The Application of RDMA over Converged Ethernet Data Transport for Radio-Astronomy Systems

More Info
expand_more

Abstract

The need to receive and process higher data rates in computer clusters is an ever-increasing trend. This also applies to radio-astronomic systems, which have become more distributed over the past decades, increasing data traffic between antennas and processing facilities. At the antenna, Field Programmable Gate Arrays (FPGAs) digitise the radio signals and often perform the first stage of signal processing at the antenna. Hereafter, the data is sent from the FPGAs to computer clusters, where further processing is accomplished on CPUs and GPUs. Currently used protocols for data transport between FPGAs and CPUs, such as UDP, are insufficiently scalable for higher data rates since these heavily load the receiving CPU.
Remote Direct Memory Access (RDMA) over Converged Ethernet (RoCE) was developed to overcome the disadvantages of the standard UDP and TCP protocols by using the CPU to orchestrate data transfers and not engaging the CPU in the data path.
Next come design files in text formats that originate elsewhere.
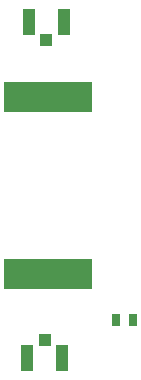
<source format=gtp>
G04*
G04 #@! TF.GenerationSoftware,Altium Limited,Altium Designer,24.3.1 (35)*
G04*
G04 Layer_Color=8421504*
%FSLAX44Y44*%
%MOMM*%
G71*
G04*
G04 #@! TF.SameCoordinates,063D28A7-869B-49E0-B519-EA391C4CE498*
G04*
G04*
G04 #@! TF.FilePolarity,Positive*
G04*
G01*
G75*
%ADD14R,0.8000X1.0000*%
%ADD15R,7.5000X2.5000*%
%ADD16R,1.0000X1.0500*%
%ADD17R,1.0500X2.2000*%
D14*
X668920Y749300D02*
D03*
X654420D02*
D03*
D15*
X596900Y788600D02*
D03*
Y938600D02*
D03*
D16*
X594360Y732800D02*
D03*
X595630Y986780D02*
D03*
D17*
X579610Y717550D02*
D03*
X609110D02*
D03*
X610380Y1002030D02*
D03*
X580880D02*
D03*
M02*

</source>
With this, the data bypasses the CPU, lowering the CPU workload and enabling throughput and latency improvements. However, the data transport methods for applications in radio-telescopes must meet specific characteristics of this application area, such as public Ethernet routing, high sustained data rates, real-time processing and implementable on FPGAs.
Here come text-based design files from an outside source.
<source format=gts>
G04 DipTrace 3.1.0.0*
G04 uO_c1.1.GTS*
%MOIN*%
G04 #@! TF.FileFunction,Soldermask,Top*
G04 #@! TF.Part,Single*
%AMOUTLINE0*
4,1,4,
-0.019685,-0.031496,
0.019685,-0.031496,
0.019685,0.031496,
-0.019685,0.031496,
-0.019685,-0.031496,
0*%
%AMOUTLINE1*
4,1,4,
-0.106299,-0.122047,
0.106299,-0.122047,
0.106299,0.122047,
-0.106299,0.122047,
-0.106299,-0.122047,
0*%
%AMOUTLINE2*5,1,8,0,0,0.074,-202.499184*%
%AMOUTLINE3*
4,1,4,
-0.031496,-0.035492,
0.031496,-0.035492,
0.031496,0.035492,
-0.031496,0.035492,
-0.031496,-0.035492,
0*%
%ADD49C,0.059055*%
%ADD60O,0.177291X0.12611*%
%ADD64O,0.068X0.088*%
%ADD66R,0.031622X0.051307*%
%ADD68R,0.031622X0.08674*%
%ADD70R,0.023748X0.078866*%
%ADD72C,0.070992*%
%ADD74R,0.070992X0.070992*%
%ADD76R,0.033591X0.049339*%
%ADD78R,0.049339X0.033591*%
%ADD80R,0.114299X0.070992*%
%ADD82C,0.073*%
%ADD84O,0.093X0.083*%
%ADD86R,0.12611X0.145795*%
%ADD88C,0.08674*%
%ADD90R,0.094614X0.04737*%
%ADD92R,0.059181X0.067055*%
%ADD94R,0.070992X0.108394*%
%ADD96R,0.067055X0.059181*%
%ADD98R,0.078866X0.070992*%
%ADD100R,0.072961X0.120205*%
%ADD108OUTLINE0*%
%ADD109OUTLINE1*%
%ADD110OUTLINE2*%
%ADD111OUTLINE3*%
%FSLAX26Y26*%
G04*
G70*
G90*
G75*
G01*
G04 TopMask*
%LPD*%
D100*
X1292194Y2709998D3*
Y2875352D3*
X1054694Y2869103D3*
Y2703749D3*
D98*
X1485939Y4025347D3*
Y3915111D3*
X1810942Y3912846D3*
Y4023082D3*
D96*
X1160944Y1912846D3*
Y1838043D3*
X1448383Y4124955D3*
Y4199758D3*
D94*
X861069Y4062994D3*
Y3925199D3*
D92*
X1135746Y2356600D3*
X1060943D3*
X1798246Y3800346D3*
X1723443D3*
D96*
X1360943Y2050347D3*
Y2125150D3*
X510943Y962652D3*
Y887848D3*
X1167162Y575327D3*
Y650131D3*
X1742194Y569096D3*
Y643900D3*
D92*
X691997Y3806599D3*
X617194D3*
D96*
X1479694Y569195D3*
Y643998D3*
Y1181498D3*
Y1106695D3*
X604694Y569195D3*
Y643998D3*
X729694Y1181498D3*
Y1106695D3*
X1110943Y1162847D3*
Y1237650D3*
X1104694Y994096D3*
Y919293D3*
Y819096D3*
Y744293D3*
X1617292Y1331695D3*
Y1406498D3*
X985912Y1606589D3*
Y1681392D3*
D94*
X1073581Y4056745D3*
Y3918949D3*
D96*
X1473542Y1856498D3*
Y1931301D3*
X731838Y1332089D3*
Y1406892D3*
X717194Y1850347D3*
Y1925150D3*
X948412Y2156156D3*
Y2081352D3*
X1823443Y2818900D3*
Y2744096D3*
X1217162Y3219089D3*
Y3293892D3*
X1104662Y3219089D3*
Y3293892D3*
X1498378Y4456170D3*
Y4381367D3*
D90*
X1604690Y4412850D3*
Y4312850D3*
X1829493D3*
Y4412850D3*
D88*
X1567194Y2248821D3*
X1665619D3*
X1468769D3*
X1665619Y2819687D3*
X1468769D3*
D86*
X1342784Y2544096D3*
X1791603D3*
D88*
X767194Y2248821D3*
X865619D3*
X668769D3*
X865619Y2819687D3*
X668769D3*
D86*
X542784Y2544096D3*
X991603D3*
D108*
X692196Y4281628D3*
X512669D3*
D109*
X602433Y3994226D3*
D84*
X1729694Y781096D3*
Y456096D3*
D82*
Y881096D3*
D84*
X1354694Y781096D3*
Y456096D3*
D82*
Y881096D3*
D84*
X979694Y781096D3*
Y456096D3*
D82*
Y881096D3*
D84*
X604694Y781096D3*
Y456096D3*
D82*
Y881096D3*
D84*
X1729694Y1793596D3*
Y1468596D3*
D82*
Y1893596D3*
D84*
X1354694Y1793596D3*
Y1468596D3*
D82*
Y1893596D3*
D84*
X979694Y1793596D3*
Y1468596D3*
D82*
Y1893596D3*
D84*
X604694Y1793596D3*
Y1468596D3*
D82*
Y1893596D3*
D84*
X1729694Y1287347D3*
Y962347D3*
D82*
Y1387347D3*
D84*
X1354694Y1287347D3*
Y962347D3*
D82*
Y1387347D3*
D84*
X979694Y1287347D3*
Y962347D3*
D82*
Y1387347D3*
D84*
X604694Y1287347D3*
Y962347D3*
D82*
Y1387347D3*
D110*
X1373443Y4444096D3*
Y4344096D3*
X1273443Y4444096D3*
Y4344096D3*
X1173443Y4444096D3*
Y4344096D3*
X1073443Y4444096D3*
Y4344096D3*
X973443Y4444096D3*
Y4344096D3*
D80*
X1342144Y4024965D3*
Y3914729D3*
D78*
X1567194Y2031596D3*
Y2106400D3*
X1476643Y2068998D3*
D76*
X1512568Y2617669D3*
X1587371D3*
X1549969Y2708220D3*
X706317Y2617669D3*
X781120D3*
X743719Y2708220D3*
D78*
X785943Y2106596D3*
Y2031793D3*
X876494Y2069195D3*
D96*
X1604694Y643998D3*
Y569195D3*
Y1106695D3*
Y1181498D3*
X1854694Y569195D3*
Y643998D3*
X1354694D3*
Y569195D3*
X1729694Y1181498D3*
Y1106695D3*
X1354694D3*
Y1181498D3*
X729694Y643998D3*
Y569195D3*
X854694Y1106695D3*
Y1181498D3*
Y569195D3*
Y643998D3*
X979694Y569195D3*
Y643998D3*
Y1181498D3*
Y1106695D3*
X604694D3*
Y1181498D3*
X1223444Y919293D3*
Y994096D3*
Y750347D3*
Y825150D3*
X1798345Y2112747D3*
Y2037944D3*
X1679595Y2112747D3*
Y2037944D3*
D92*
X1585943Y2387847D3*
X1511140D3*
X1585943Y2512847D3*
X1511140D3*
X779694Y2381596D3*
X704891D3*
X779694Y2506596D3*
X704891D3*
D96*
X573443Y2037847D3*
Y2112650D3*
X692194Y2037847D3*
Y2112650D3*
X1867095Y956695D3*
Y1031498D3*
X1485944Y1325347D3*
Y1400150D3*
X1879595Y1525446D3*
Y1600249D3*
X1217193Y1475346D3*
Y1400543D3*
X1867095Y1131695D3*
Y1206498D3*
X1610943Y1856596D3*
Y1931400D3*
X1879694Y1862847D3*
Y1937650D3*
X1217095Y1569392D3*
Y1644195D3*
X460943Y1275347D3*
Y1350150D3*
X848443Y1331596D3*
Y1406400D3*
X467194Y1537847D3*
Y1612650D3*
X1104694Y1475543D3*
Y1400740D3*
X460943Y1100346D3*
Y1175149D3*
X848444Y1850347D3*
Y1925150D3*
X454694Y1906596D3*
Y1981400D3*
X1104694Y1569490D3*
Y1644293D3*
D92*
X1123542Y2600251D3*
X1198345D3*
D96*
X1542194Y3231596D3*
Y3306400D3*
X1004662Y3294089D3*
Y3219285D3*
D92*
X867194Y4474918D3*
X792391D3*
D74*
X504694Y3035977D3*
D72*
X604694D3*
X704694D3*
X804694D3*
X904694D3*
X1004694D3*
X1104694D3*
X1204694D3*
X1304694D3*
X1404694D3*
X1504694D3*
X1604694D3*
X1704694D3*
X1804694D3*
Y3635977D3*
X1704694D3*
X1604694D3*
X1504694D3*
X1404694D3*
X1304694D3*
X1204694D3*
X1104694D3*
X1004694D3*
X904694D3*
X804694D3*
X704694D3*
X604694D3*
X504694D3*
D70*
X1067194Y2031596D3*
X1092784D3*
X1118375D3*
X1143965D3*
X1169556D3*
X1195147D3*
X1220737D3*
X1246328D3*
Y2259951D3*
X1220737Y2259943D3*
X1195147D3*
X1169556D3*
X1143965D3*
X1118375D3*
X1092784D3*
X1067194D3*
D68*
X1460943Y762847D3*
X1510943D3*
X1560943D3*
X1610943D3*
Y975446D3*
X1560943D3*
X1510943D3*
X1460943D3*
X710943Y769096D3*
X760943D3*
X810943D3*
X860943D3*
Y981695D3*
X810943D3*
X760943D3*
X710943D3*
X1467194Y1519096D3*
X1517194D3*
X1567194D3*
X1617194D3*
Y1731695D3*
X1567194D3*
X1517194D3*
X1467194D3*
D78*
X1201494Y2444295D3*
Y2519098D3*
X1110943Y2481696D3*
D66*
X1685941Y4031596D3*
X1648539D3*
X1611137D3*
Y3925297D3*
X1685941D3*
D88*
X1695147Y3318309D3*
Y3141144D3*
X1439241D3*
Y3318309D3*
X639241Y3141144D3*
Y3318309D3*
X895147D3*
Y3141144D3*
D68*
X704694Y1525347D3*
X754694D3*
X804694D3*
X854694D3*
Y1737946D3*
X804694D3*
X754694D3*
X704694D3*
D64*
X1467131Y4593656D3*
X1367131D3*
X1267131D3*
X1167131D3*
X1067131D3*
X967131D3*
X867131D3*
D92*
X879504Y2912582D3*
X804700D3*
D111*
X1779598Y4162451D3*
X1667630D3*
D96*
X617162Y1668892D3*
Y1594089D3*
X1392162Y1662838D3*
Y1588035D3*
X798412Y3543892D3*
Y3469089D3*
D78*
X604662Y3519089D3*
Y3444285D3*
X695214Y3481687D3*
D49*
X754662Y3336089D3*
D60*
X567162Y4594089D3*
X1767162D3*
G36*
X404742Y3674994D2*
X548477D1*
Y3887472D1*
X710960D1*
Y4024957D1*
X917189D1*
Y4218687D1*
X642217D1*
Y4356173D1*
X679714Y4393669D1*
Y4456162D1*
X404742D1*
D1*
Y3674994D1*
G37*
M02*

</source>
This work examines whether RoCE can reduce system load and increase throughput in sending and receiving antenna data. For this purpose, we characterise the data transport, derive the best RoCE configuration for the intended application and asses whether RoCE can achieve the required performance. The protocol analysis concluded that an unreliable connection transport service with RDMA WRITE with immediate data is best suited for the application in radio telescope systems.
This thesis defines a methodology to examine the impact of RoCE settings and RoCEs scalability on a representative cluster setup with CPU-CPU and CPU-GPU data transport. To conduct these tests, an application is developed with abstractions such that it can be easily reused. First, standard tooling demonstrated that RoCE achieves ∼2x higher goodput and 3x lower CPU utilisation compared to UDP, indicating the possible scale of performance improvement of RoCE. Further performance studies are accomplished through the custom-developed application to explore various settings and network topologies (1-1, 1-N and N-1). For example, we found that using a shared receive queue can reduce CPU utilisation by 50%, and the use of solicited events can yield reductions of up to 70%, with no negative impact on resources and goodput. Direct memory access from the RoCE-enabled NIC to GPU memory is also evaluated, for which comparable performance was achieved to standard main memory in an N-1 setup. We found that RoCE can transport data from multiple transmitters over a total of 2000 QPs with a 16kiB message size to a single receiver at 90Gbps and a CPU load of 40% for one core in the receiver.
The feasibility and performance of transporting data between FPGA and RNIC are also investigated. The implementation could not transport the data from the FPGA into the CPU memory because of an incorrect checksum implementation. Nevertheless, we were able to confirm that it is possible to implement RoCE on an FPGA for use in radio astronomical data transport.